Chinese School Dropout
2024
I had been begging my mom to let me quit for years. I hated the nauseating Sunday-afternoon carpools to Newton, hated the stuffy brick walls entombing me in a place that reeked of sweaty gym clothes, hated the three-hour classes where I learned nothing but the extent of my own linguistic incompetence.
Back when Jamie and I were waddling in diapers, our mother had kowtowed to Uncle Sam: she decided to speak exclusively English to us at home, a stratagem intended to accelerate our American assimilation. But all my Chinese School peers spoke Mandarin with their parents, so they were basically fluent, while I perpetually floundered far behind. Even the handful of Wasians – their wispy chocolate hair and big almond eyes spiced with a dollop of ambiguous exoticism – were far superior in their speaking and reading and writing and comprehending. (Unfortunately these are each distinct skills. The wonders of the Mandarin language.) Google Translate was my only lifeline.
Not only was I humiliated in front of the Chinese kids at Chinese School, but I was also humiliated in front of the white kids at Normal School. I was so painfully aware of my otherness, my ethnicity like a scarlet letter branded upon my skin.

Collected data entries:
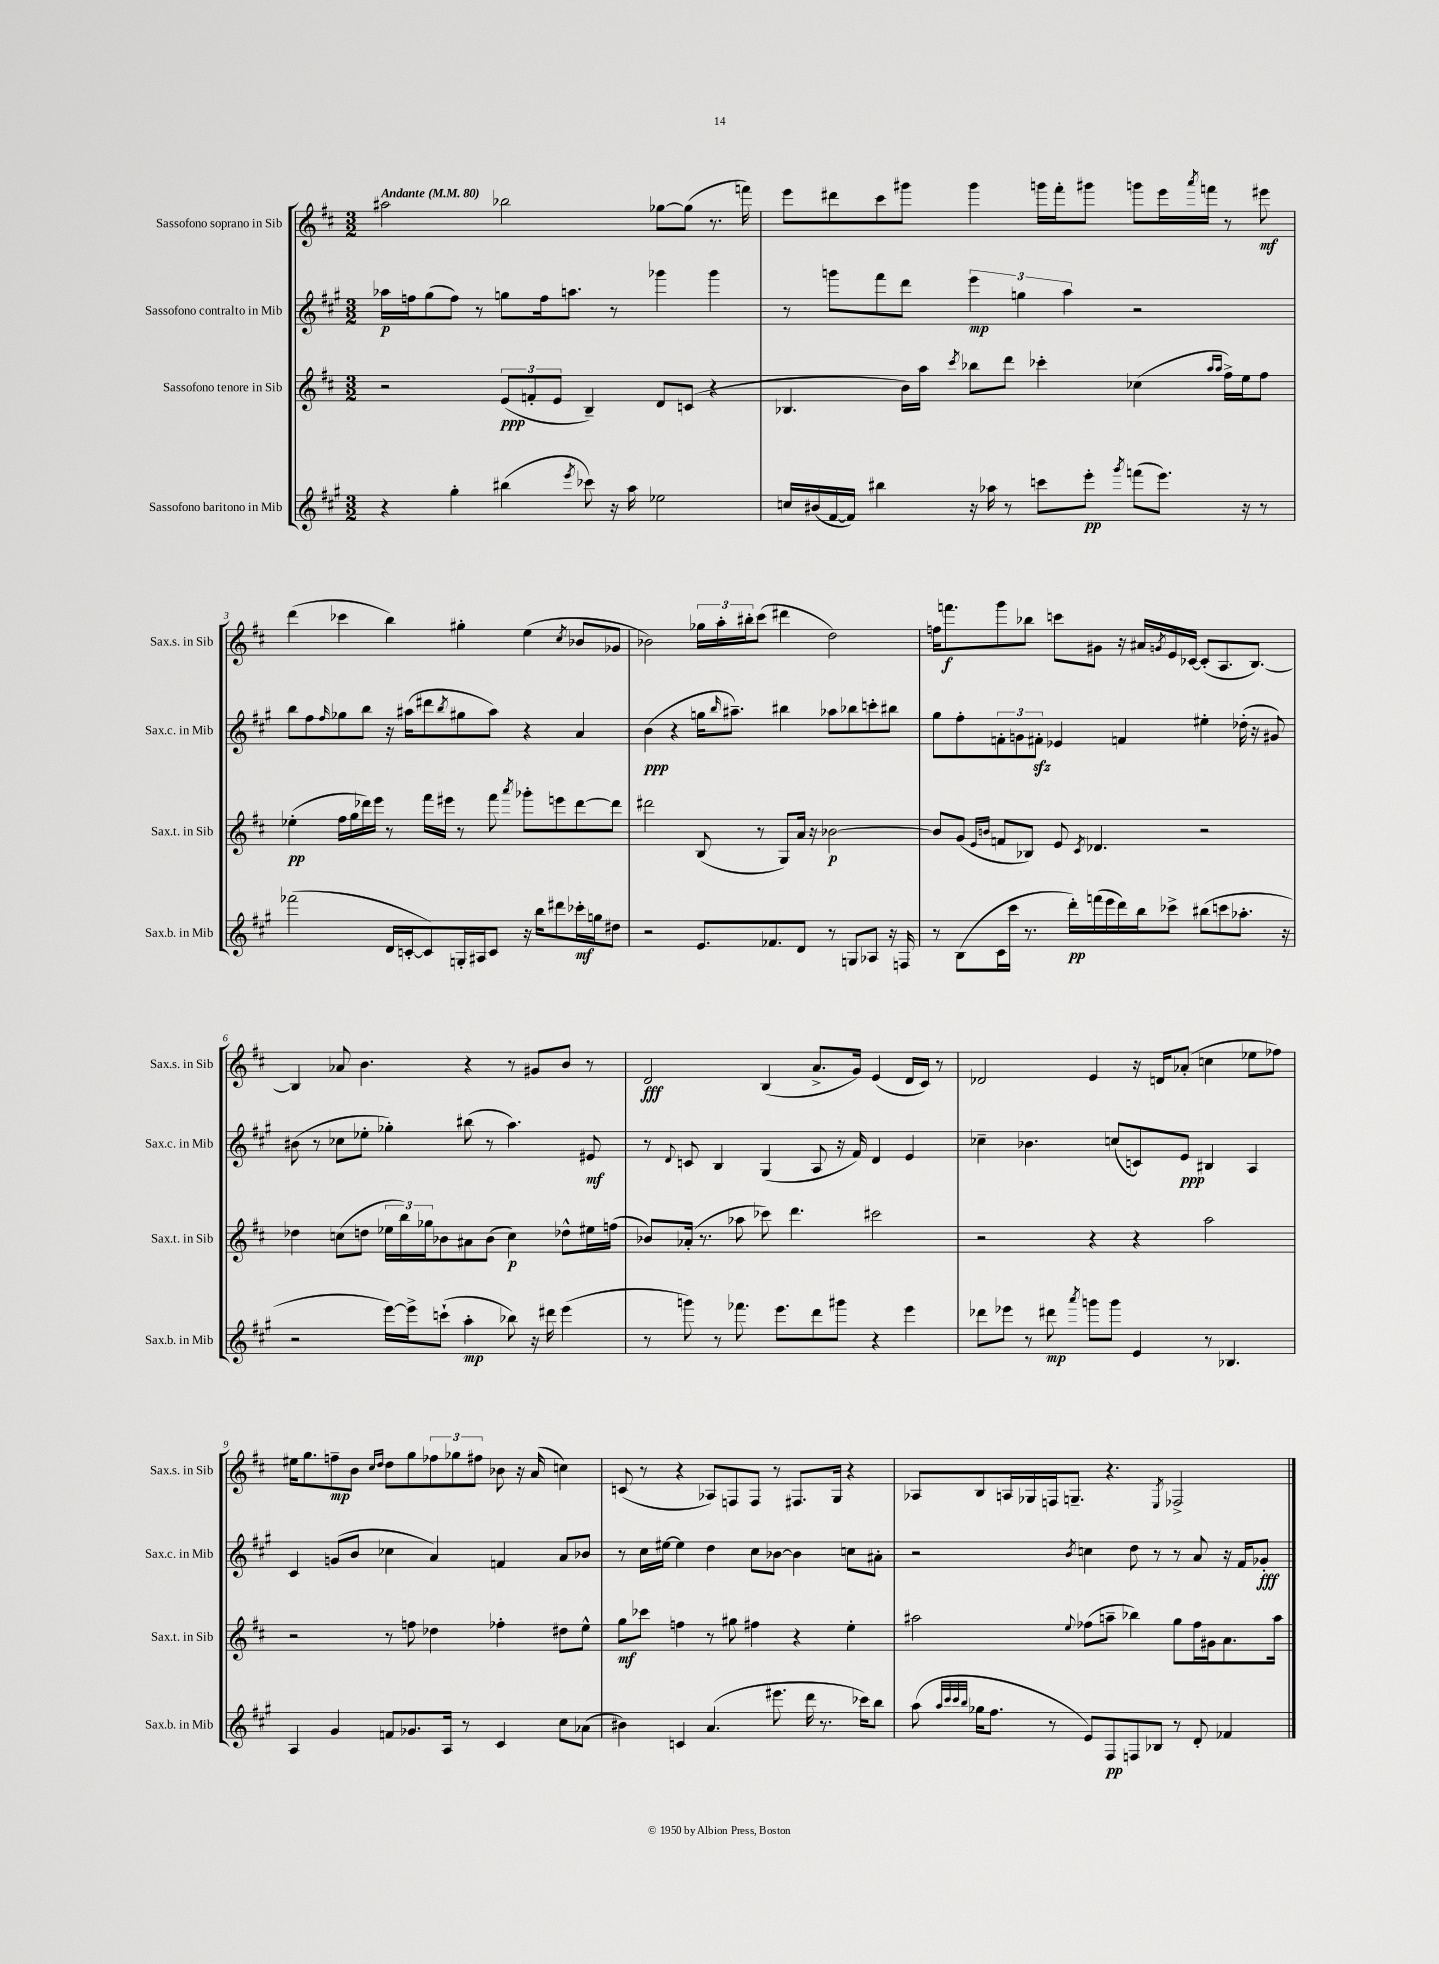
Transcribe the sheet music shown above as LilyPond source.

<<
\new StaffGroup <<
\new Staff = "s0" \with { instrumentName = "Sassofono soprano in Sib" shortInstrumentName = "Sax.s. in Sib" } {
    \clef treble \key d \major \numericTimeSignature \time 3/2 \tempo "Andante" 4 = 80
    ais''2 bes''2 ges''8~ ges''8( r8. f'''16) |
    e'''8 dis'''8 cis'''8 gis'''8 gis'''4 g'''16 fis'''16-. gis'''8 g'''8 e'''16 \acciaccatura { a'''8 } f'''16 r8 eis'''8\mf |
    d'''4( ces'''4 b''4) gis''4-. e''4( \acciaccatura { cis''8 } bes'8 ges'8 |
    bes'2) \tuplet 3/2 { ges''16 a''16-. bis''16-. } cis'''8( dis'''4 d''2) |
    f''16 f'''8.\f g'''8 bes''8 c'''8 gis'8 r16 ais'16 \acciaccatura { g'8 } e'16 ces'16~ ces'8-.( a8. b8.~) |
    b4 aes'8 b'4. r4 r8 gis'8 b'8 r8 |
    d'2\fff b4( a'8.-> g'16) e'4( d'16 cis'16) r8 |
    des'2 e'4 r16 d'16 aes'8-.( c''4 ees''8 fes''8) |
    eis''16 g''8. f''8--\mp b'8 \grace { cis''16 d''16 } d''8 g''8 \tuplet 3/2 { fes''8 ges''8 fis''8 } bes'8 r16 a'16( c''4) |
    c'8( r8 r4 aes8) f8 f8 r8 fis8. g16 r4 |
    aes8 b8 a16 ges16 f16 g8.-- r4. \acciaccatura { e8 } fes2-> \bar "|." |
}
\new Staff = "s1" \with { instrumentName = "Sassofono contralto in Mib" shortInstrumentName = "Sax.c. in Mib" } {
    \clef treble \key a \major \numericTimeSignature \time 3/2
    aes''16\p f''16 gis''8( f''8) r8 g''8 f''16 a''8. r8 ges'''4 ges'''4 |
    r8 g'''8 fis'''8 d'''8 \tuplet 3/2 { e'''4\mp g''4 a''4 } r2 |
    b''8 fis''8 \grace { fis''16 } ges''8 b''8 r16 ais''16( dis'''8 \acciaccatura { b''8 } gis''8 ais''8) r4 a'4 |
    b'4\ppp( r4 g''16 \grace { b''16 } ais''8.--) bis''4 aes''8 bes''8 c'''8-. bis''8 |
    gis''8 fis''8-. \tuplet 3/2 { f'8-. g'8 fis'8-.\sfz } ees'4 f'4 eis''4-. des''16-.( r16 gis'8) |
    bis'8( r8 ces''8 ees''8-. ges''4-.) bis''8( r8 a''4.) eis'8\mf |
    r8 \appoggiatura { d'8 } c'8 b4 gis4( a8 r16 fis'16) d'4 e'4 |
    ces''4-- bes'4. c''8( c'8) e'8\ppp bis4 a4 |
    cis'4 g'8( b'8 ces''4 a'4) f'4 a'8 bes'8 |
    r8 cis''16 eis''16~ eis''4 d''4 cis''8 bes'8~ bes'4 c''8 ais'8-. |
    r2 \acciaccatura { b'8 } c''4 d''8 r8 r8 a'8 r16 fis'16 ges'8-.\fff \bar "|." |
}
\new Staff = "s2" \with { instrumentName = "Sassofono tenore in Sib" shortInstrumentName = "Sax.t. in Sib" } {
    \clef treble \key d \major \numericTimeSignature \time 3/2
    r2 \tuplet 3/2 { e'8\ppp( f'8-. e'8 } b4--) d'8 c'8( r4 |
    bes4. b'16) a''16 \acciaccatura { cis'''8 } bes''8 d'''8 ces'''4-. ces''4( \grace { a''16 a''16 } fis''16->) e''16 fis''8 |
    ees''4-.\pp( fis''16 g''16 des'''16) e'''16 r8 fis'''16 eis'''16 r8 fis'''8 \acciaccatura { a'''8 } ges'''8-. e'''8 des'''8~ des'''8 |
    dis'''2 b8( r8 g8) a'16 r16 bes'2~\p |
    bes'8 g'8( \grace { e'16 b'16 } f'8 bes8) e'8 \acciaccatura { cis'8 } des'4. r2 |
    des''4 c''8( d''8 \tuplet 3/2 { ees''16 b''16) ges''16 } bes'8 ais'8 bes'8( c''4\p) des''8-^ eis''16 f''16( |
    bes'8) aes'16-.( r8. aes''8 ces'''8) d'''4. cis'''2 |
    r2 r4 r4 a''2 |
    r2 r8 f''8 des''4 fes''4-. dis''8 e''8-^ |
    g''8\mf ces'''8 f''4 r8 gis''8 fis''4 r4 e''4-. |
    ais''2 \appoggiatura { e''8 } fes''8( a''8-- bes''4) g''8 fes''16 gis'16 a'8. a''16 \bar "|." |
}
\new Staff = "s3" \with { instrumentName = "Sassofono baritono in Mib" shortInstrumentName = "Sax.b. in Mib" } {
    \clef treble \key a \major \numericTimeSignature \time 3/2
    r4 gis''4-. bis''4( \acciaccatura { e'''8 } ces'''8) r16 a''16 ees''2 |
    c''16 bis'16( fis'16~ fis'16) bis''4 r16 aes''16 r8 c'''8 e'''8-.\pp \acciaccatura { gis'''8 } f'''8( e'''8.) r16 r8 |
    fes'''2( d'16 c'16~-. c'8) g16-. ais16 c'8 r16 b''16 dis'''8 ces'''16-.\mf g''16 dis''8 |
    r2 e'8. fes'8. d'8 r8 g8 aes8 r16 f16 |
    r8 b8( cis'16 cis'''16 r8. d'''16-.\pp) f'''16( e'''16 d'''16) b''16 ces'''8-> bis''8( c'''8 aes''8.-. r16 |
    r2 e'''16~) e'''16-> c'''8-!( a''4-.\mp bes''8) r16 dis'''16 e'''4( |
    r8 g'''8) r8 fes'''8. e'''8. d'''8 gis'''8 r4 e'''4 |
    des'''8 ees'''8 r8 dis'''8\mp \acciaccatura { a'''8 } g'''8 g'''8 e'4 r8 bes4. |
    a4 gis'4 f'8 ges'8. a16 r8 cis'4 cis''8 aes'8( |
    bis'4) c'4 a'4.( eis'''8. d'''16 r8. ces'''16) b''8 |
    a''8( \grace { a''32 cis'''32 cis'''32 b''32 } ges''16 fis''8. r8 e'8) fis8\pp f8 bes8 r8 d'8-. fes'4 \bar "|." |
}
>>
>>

* Exercise prompt *
Reproduce the Chinese School text starting with "Chinese School Dropout" and going on through "own linguistic incompetence.", substituting "drives" for "carpools".

* The reply *
Chinese School Dropout
2024
I had been begging my mom to let me quit for years. I hated the nauseating Sunday-afternoon drives to Newton, hated the stuffy brick walls entombing me in a place that reeked of sweaty gym clothes, hated the three-hour classes where I learned nothing but the extent of my own linguistic incompetence.